> Excerpt to read
With the number of off-highway vehicles in Utah reaching an all-time high, Utah State Parks and Recreation staff remind riders to play it safe. All too often, an enjoyable day of recreating in Utah's mountains, deserts or other areas ends in tragedy because of an accident or injury on an all terrain vehicle or motorcycle.

Eric Stucki, off highway vehicle education specialist with the state parks division, encourages riders of all ages to get appropriate education before venturing out on a ride.

"The vast majority of riders have never taken an education course," reports Stucki. "This is the single biggest contributor to accidents in the state."

According to a recent survey, 78 percent of off highway vehicle accident victims reported having had no formal training in off-highway vehicle operation.

Stucki suggests riders, regardless of age, enroll in one of many training courses available throughout the state.

These courses are required for youth ages eight to 16 who want to ride on public land.

Since 1987, the state parks division has offered training for young riders.

Statistically, trained operators are significantly under represented in accident statistics.

For example, in 2002, Utah state park rangers investigated 168 off highway vehicle accidents.

Of those, 188 victims, 18 percent were under 16 years old, and only nine of those completed the division's training program.

Nationally, the Consumer Product Safety Commission reports nearly 40 percent of all all terrain vehicle accident victims are children under16 years old.

"We definitely feel our emphasis on education, coupled with parental supervision, has made a difference," stated Stucki.

(Saved data entries)
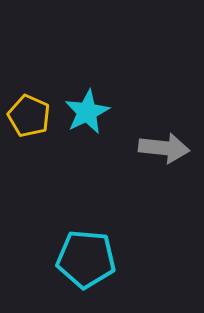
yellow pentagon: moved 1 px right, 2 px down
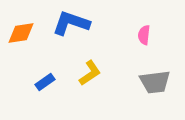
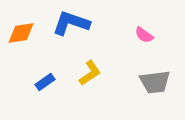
pink semicircle: rotated 60 degrees counterclockwise
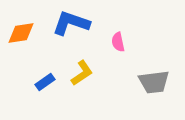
pink semicircle: moved 26 px left, 7 px down; rotated 42 degrees clockwise
yellow L-shape: moved 8 px left
gray trapezoid: moved 1 px left
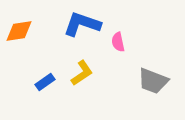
blue L-shape: moved 11 px right, 1 px down
orange diamond: moved 2 px left, 2 px up
gray trapezoid: moved 1 px left, 1 px up; rotated 28 degrees clockwise
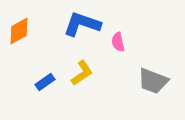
orange diamond: rotated 20 degrees counterclockwise
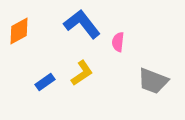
blue L-shape: rotated 33 degrees clockwise
pink semicircle: rotated 18 degrees clockwise
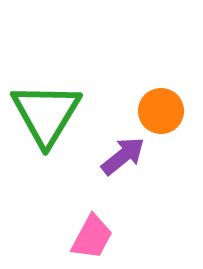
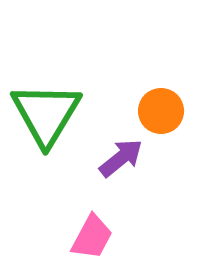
purple arrow: moved 2 px left, 2 px down
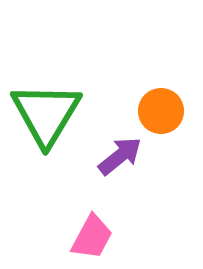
purple arrow: moved 1 px left, 2 px up
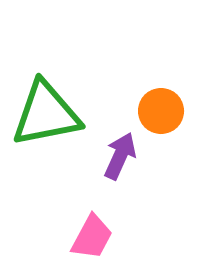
green triangle: rotated 48 degrees clockwise
purple arrow: rotated 27 degrees counterclockwise
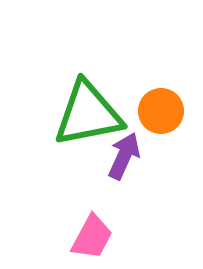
green triangle: moved 42 px right
purple arrow: moved 4 px right
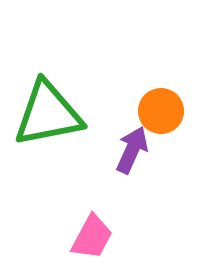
green triangle: moved 40 px left
purple arrow: moved 8 px right, 6 px up
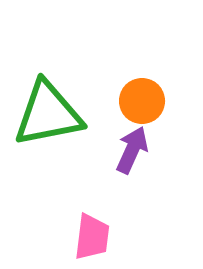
orange circle: moved 19 px left, 10 px up
pink trapezoid: rotated 21 degrees counterclockwise
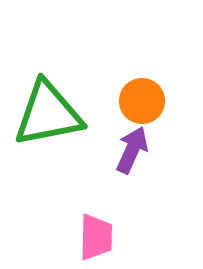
pink trapezoid: moved 4 px right; rotated 6 degrees counterclockwise
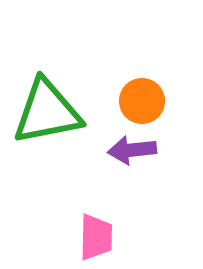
green triangle: moved 1 px left, 2 px up
purple arrow: rotated 120 degrees counterclockwise
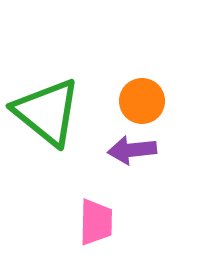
green triangle: rotated 50 degrees clockwise
pink trapezoid: moved 15 px up
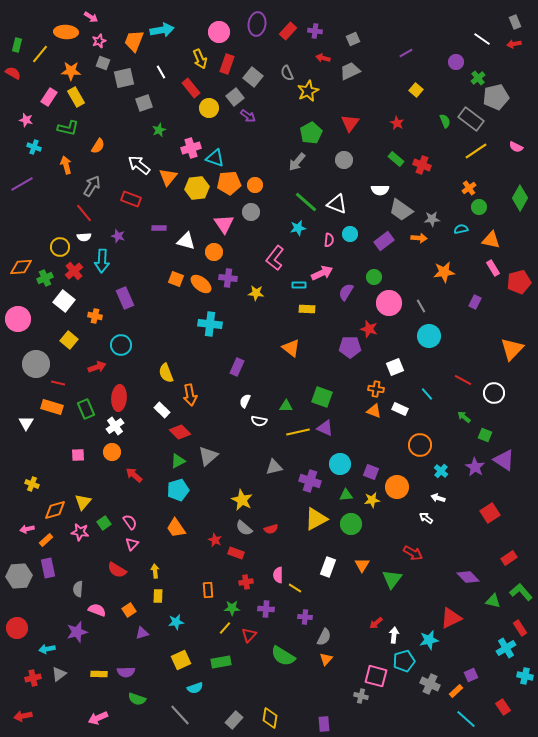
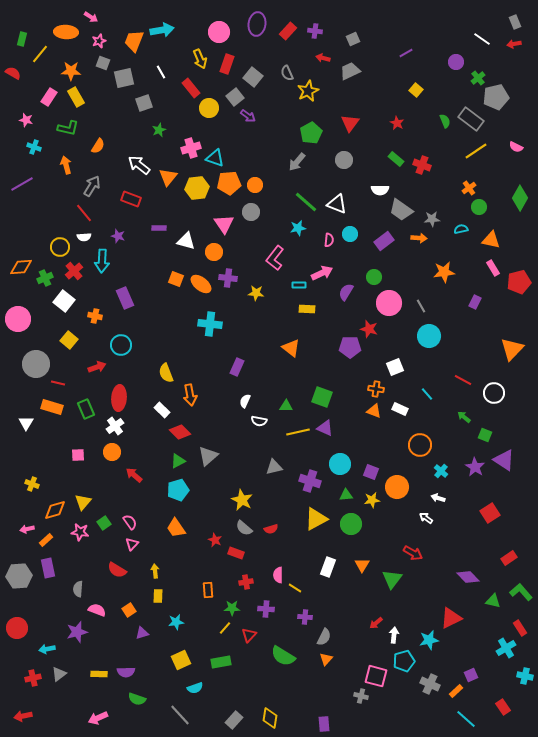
green rectangle at (17, 45): moved 5 px right, 6 px up
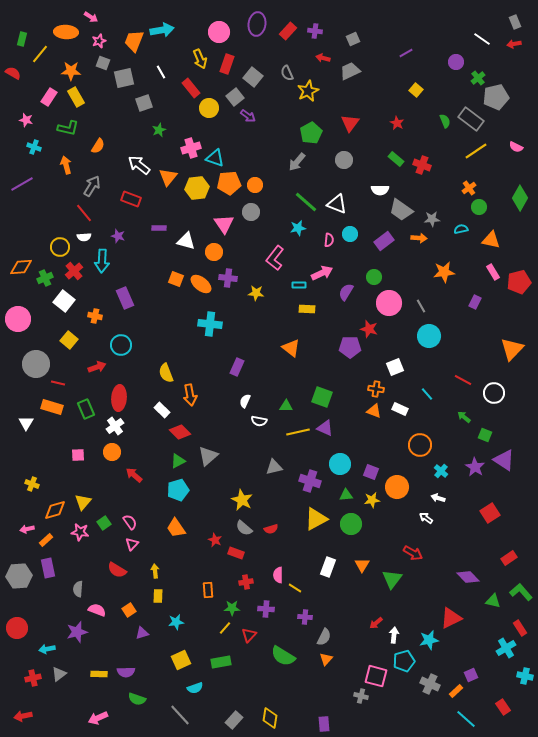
pink rectangle at (493, 268): moved 4 px down
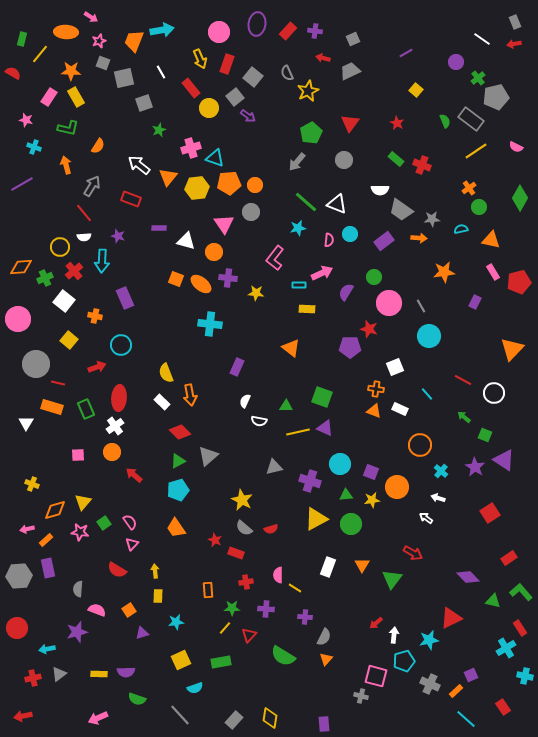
white rectangle at (162, 410): moved 8 px up
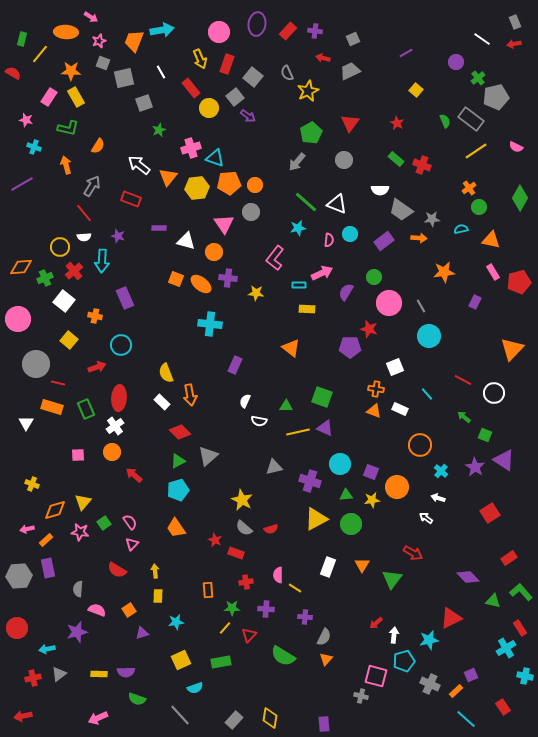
purple rectangle at (237, 367): moved 2 px left, 2 px up
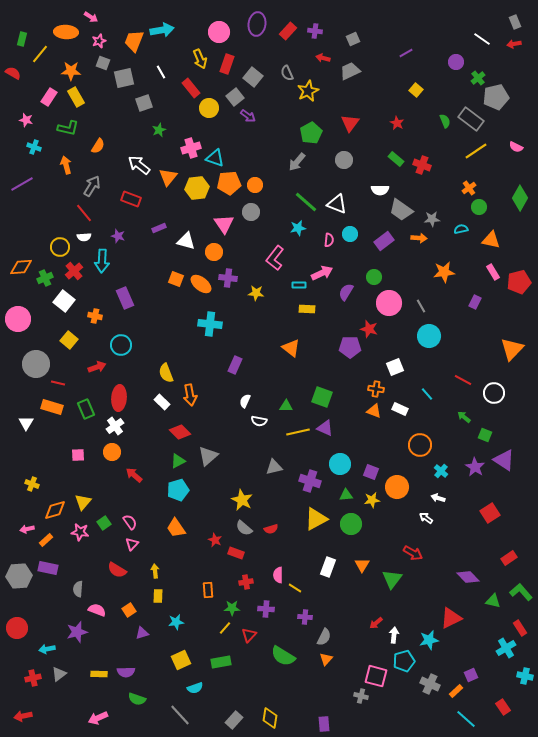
purple rectangle at (159, 228): rotated 24 degrees counterclockwise
purple rectangle at (48, 568): rotated 66 degrees counterclockwise
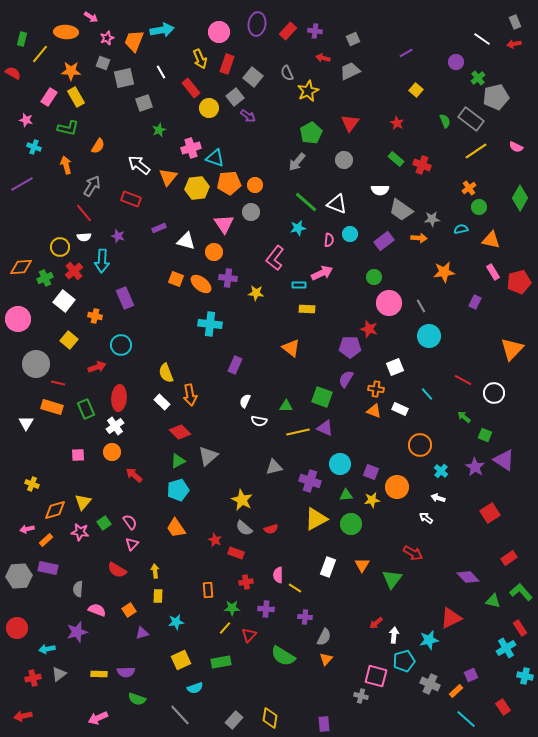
pink star at (99, 41): moved 8 px right, 3 px up
purple semicircle at (346, 292): moved 87 px down
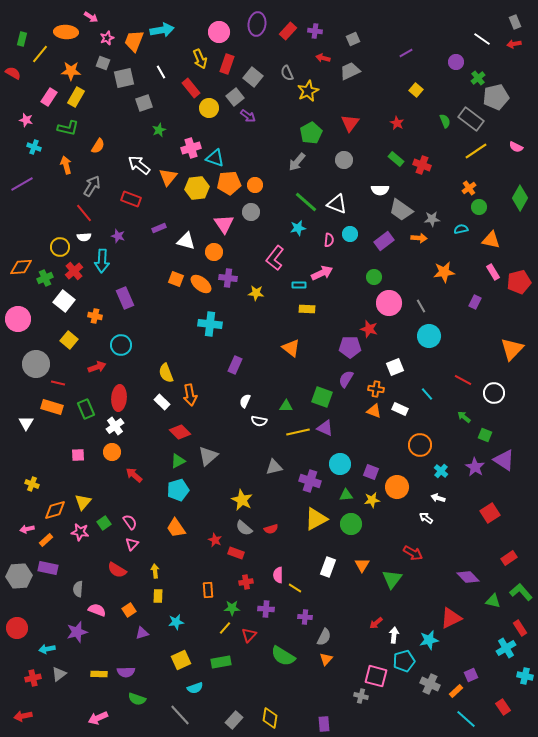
yellow rectangle at (76, 97): rotated 60 degrees clockwise
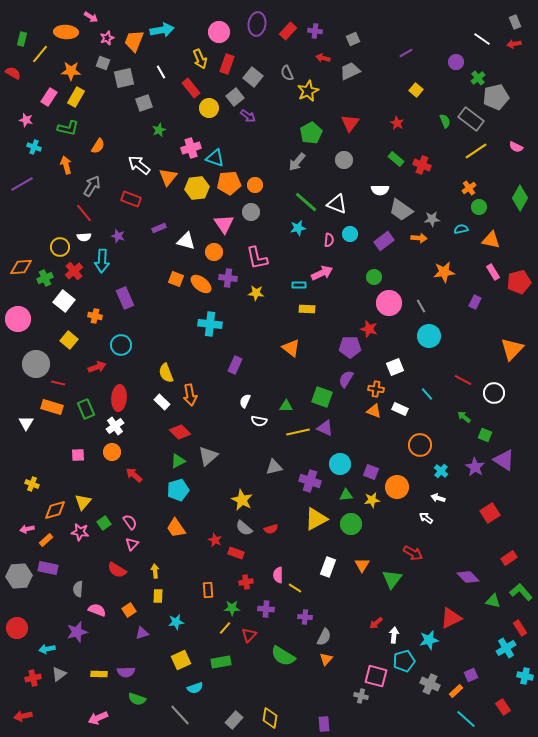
pink L-shape at (275, 258): moved 18 px left; rotated 50 degrees counterclockwise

> Problem statement
Duplicate the part of the off-highway vehicle safety passage that begins at "For example, in" and stops after "under16 years old.". None of the records is required for this work.

> Correct output
For example, in 2002, Utah state park rangers investigated 168 off highway vehicle accidents.

Of those, 188 victims, 18 percent were under 16 years old, and only nine of those completed the division's training program.

Nationally, the Consumer Product Safety Commission reports nearly 40 percent of all all terrain vehicle accident victims are children under16 years old.